Action item – Drop every picture. Return the rest of the entries exactly.

[Start of Attachment]

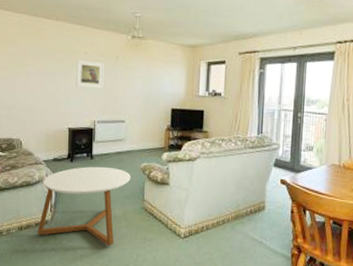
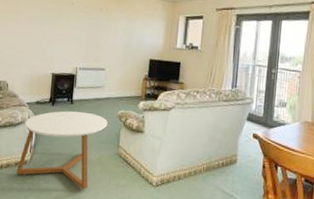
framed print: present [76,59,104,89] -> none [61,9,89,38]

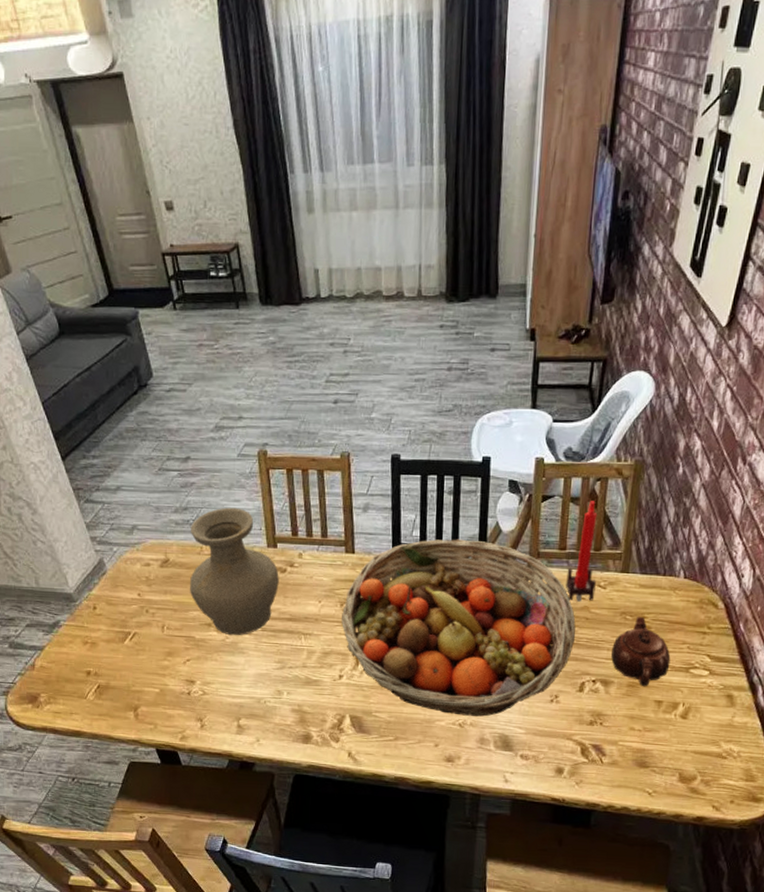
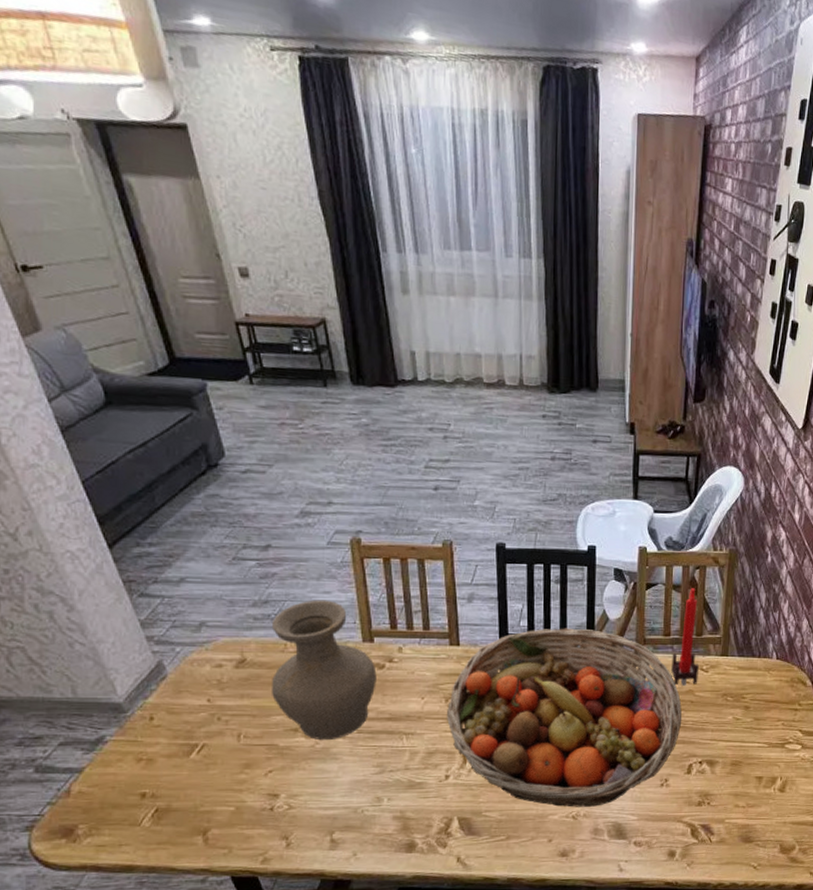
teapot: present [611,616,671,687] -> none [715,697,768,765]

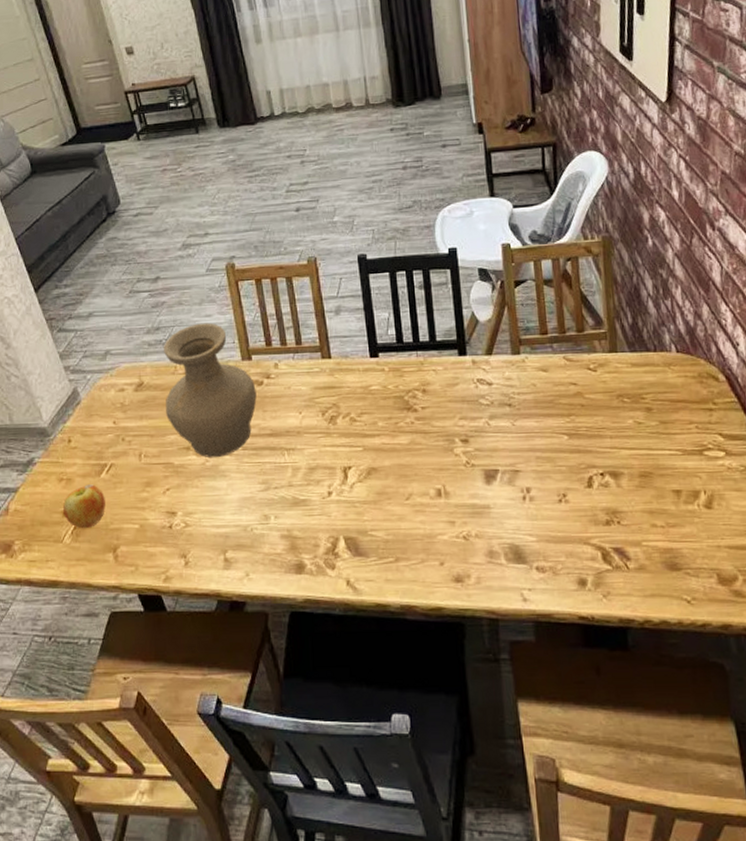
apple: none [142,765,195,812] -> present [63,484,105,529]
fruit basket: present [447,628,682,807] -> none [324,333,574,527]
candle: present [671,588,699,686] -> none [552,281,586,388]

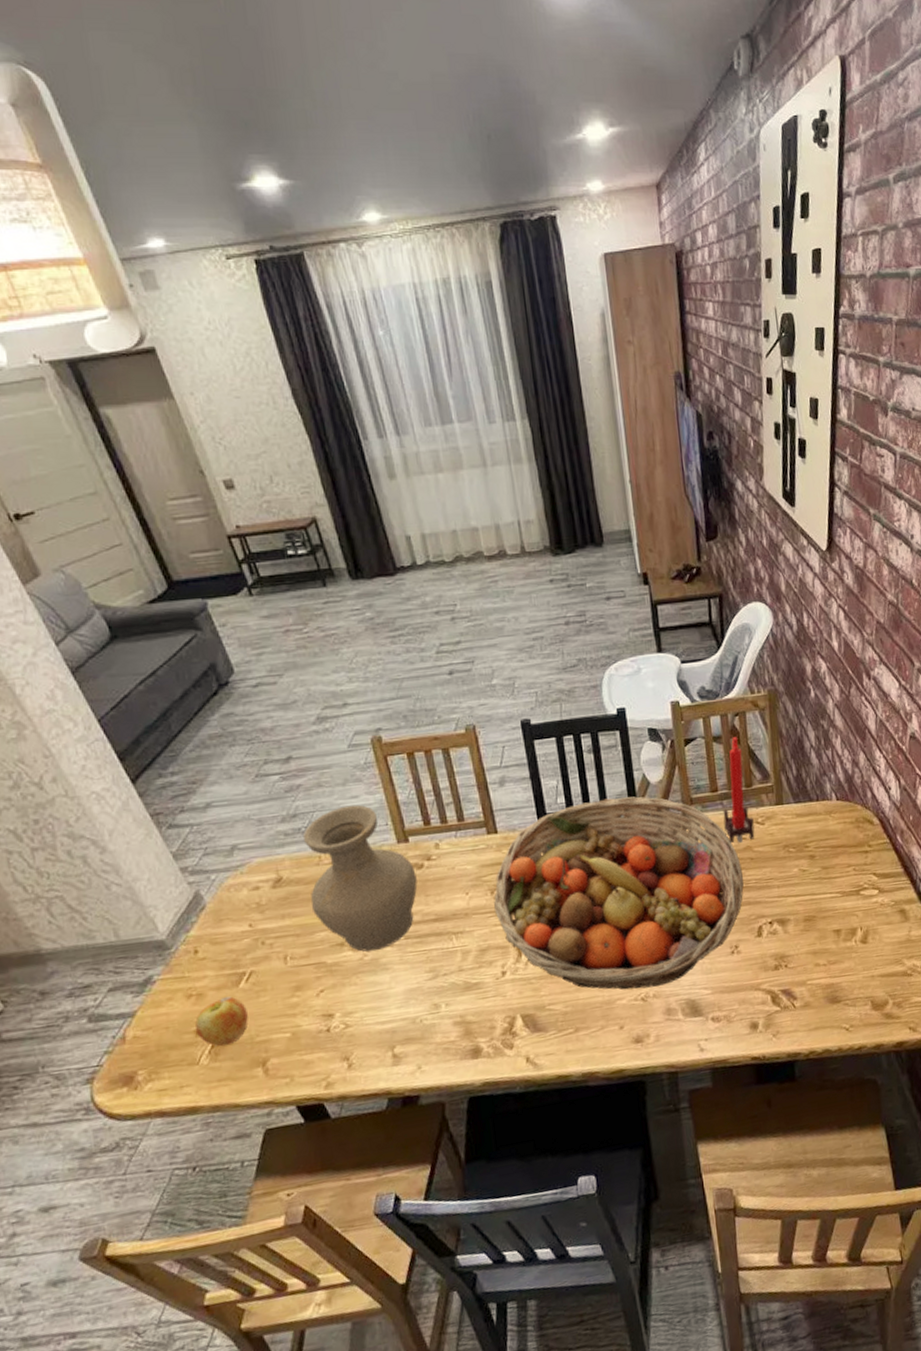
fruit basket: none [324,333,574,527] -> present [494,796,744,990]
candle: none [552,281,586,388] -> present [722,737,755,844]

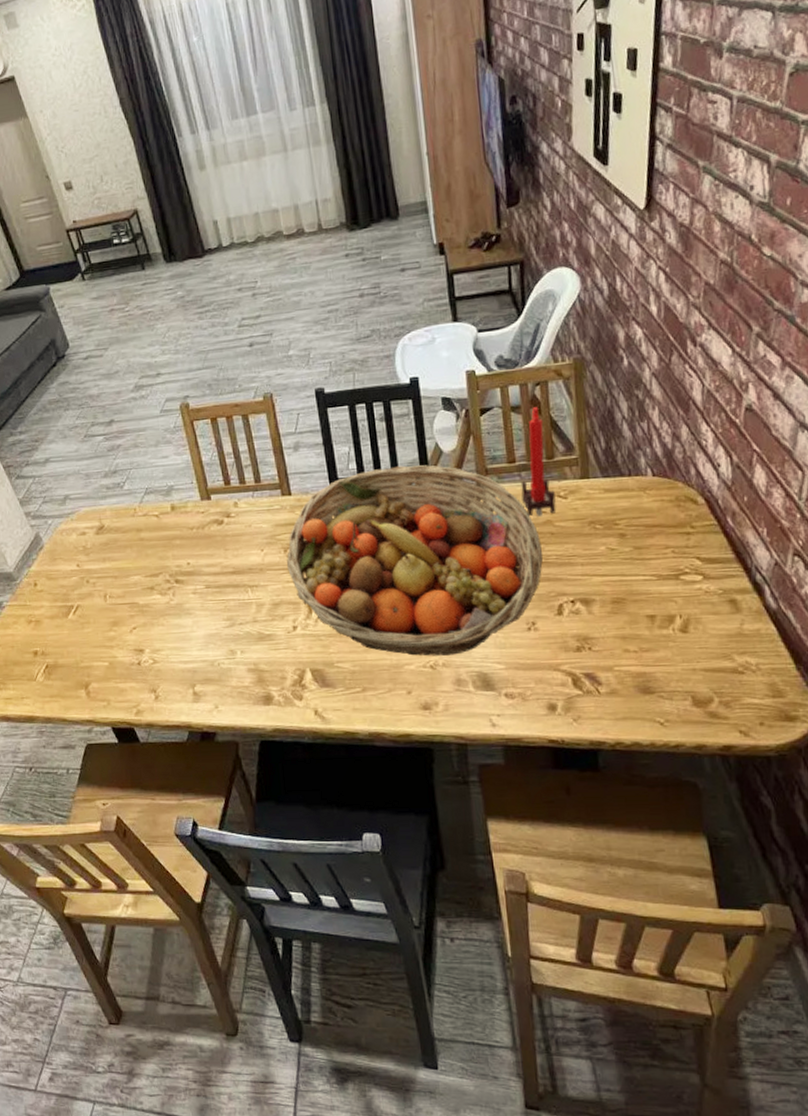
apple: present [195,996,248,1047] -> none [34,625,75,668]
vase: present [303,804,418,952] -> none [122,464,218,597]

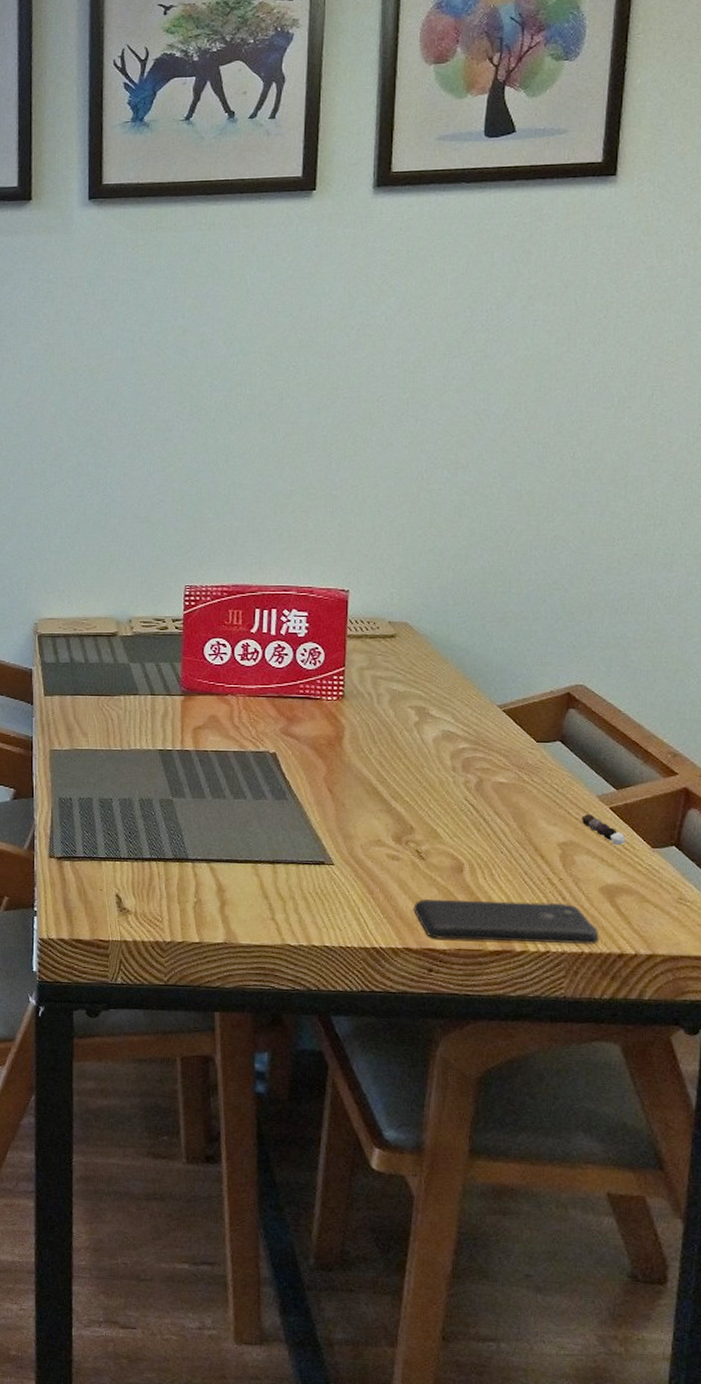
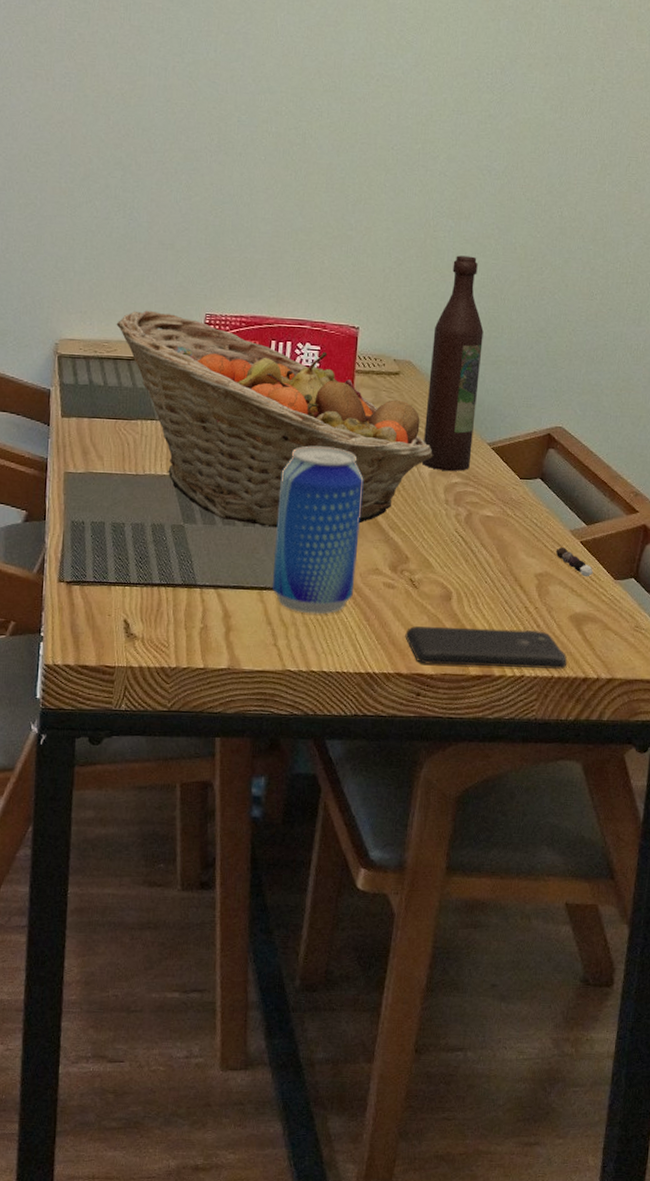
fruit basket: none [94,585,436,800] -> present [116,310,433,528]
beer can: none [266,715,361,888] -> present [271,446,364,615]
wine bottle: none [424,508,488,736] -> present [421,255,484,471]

[End of Attachment]

Response for this exercise –
framed print: present [76,59,104,89] -> none [61,9,89,38]

teapot: present [611,616,671,687] -> none [715,697,768,765]

apple: none [142,765,195,812] -> present [63,484,105,529]
fruit basket: present [447,628,682,807] -> none [324,333,574,527]
candle: present [671,588,699,686] -> none [552,281,586,388]

fruit basket: none [324,333,574,527] -> present [494,796,744,990]
candle: none [552,281,586,388] -> present [722,737,755,844]

apple: present [195,996,248,1047] -> none [34,625,75,668]
vase: present [303,804,418,952] -> none [122,464,218,597]

fruit basket: none [94,585,436,800] -> present [116,310,433,528]
beer can: none [266,715,361,888] -> present [271,446,364,615]
wine bottle: none [424,508,488,736] -> present [421,255,484,471]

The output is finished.